# Happy Birthday Dante!



## Barb E (Jun 6, 2004)

What a crappy birthday for Dante.
No birthday pictures this year since his leg is all fat, he didn't get a special breakfast because he couldn't eat before the MRI and now he's miserable from the anesthesia.

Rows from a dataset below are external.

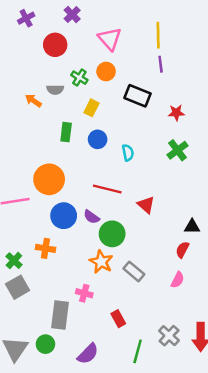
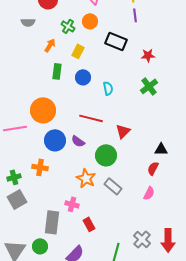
gray semicircle: (55, 90) -> (28, 22), moved
orange arrow: (33, 101) -> (50, 45), moved, turned 88
red triangle: (146, 205) -> (123, 131), turned 35
green circle: (112, 234) -> (106, 155), moved
green cross: (14, 261) -> (14, 177), turned 32
red rectangle: (118, 319) -> (89, 224), moved

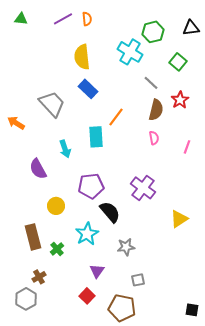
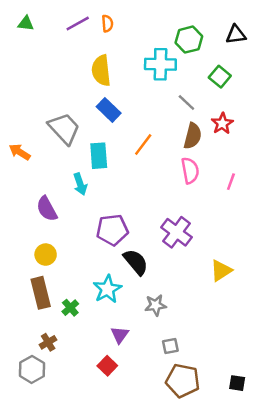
cyan cross: (130, 52) -> (160, 64), turned -30
cyan rectangle: (96, 137) -> (99, 156), moved
pink semicircle: (154, 138) -> (190, 171), size x1.5
yellow circle: (56, 206) -> (46, 255), moved
brown pentagon: (122, 308) -> (183, 381), moved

I can't believe he's 4, where has the time gone?

Happy birthday Bubba!

On the way home (4ish months old)









1st Birthday









2nd birthday









3rd Birthday









4th Birthday
Coming soon


----------



## hudak004 (Aug 3, 2006)

Happy 4th Dante! Hope ya are better soon


----------



## kelso (Jan 22, 2007)

Dante!!


----------



## ldpeterson (Feb 13, 2005)

Happy Birthday Dante you big hunk!


----------



## tracyc (Feb 23, 2005)

Happy birthday big boy. Hope you're back to your old self soon.


----------



## GSD10 (May 20, 2007)

Great pictures...looking forward to block 4


----------



## Sean Rescue Mom (Jan 24, 2004)

Happy 4th Birthday. Hope you celebrate in style.


----------



## DancingCavy (Feb 19, 2001)

Happy 4th Birthday, Dante. Feel better soon.


----------



## NCSFK9 (Oct 9, 2006)

Well Happy Birthday Dante!!! What a handsome young man you are! Hope you are feeling back to your old self again soon!


----------



## CherryCola (Apr 24, 2006)

Happy Birthday darlin'!!! Cherry sends you kisses and hopes you feel better soon


----------



## JenM66 (Jul 28, 2005)

Happy Bark Day! Hope you're up and around soon! Waiting for that 4th b'day picture!!


----------



## elsie (Aug 22, 2001)

happy birthday, beautiful Dante








get well wishes, too


----------